To add to that - the bleed hole is the connection between the master and the reservoir. It would potentially make all the brakes come on, but I would think that the caliper closest to the master (from a plumbing perspective) would be the first to engage. It's a viscous cycle, the dragging caliper(s) generate more heat, which engages the caliper more which generates more heat...it doesn't just drag a little and stay consistent. But you asked about a failure mode that could drag a caliper :)

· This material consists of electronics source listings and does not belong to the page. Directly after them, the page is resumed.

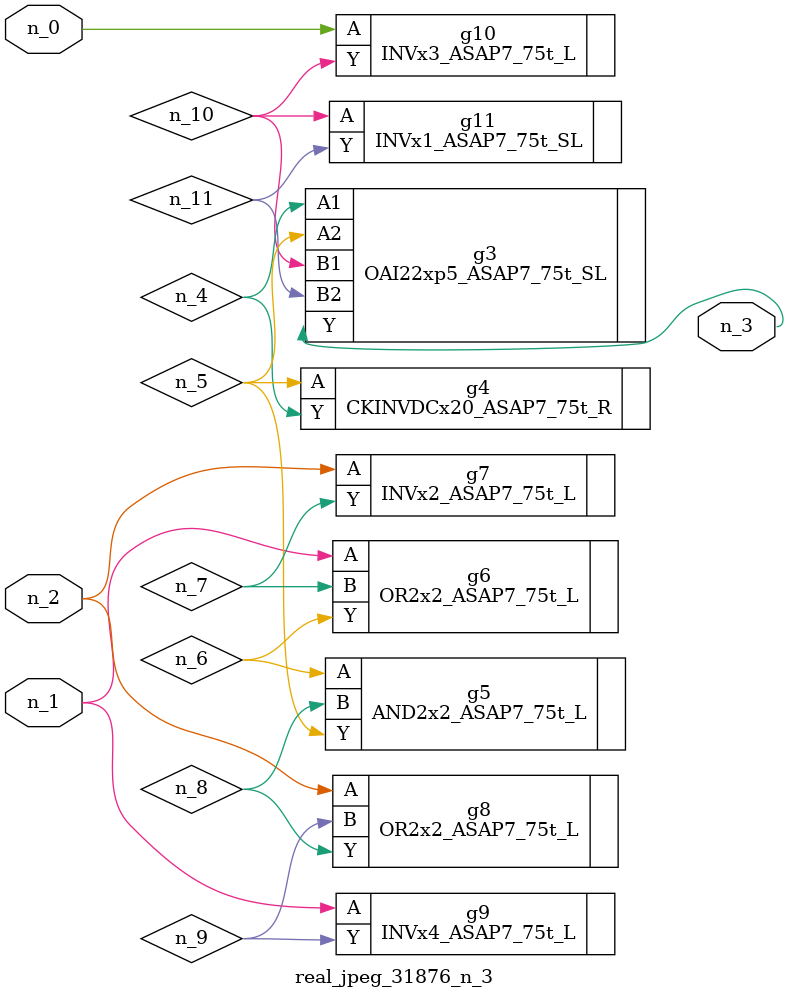
<source format=v>
module real_jpeg_31876_n_3 (n_1, n_0, n_2, n_3);

input n_1;
input n_0;
input n_2;

output n_3;

wire n_5;
wire n_4;
wire n_8;
wire n_11;
wire n_6;
wire n_7;
wire n_10;
wire n_9;

INVx3_ASAP7_75t_L g10 ( 
.A(n_0),
.Y(n_10)
);

OR2x2_ASAP7_75t_L g6 ( 
.A(n_1),
.B(n_7),
.Y(n_6)
);

INVx4_ASAP7_75t_L g9 ( 
.A(n_1),
.Y(n_9)
);

INVx2_ASAP7_75t_L g7 ( 
.A(n_2),
.Y(n_7)
);

OR2x2_ASAP7_75t_L g8 ( 
.A(n_2),
.B(n_9),
.Y(n_8)
);

OAI22xp5_ASAP7_75t_SL g3 ( 
.A1(n_4),
.A2(n_5),
.B1(n_10),
.B2(n_11),
.Y(n_3)
);

CKINVDCx20_ASAP7_75t_R g4 ( 
.A(n_5),
.Y(n_4)
);

AND2x2_ASAP7_75t_L g5 ( 
.A(n_6),
.B(n_8),
.Y(n_5)
);

INVx1_ASAP7_75t_SL g11 ( 
.A(n_10),
.Y(n_11)
);


endmodule
</source>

Agreed that it's most likely a damaged flex hose, although a problem valve might still manifest itself even with the TC turned off. I don't know if it would be able to detect a valve malfunction, next time I get a chance I'll dig into the GM CAN PIDs to see if there's something in there.

Thanks!

 

How do I bleed this thing if I were to replace the caliper and/or hose myself?

tuna55
tuna55 MegaDork
2/25/22 11:07 a.m.
TurnerX19 said:

In reply to tuna55 :

All master cylinders have a bleed hole which is open when the brakes are not applied. Otherwise they would never go off when you remove your foot from the pedal. Too little master cylinder free play, thus not opening the bleed hole, should make all the brakes stay on, not just one. I think internally collapsing flex hose is a far more likely culprit here. I have seen these failures on relatively new hoses which showed absolutely no external damage.  

Thanks!

This sounds reasonable.

Keith Tanner
Keith Tanner GRM+ Memberand MegaDork
2/25/22 11:45 a.m.

In reply to tuna55 :

Should be totally normal from a bleeding perspective. I've found that if you leave the bleed screw open on the new caliper while installing and let everything drool, it'll self-bleed the majority of air out during install. As long as you don't take forever to connect everything, you won't suck the master dry.

Keith Tanner
Keith Tanner GRM+ Memberand MegaDork
2/25/22 11:48 a.m.
tuna55 said:
TurnerX19 said:

In reply to tuna55 :

All master cylinders have a bleed hole which is open when the brakes are not applied. Otherwise they would never go off when you remove your foot from the pedal. Too little master cylinder free play, thus not opening the bleed hole, should make all the brakes stay on, not just one. I think internally collapsing flex hose is a far more likely culprit here. I have seen these failures on relatively new hoses which showed absolutely no external damage.  

Thanks!

This sounds reasonable.

The brakes will still go off if you don't have a bleed hole - the retraction of the piston in the master still happens. It only comes in to play when the fluid expands/contracts due to heat, which starts to apply the brakes for you. If you have a significant braking event that puts a lot of heat in rapidly, it might feel like the brakes never really release. The bleed hole is also used in the long term to add more fluid into the system due to pad wear, as the total volume of the system goes up as the resting point of the pistons moves out.

FooBag (Forum Supporter)
FooBag (Forum Supporter) GRM+ Memberand Reader
2/25/22 11:57 a.m.

GMs seem to have a tendency to fail the flex line in a manner where it acts as a partial check valve that won't allow the caliper to bleed off after brakes are applied.  I've had this happen on three different vehicles that I've owned and also on one of my parents' cars.  On my Silverado, it was an intermittent problem too.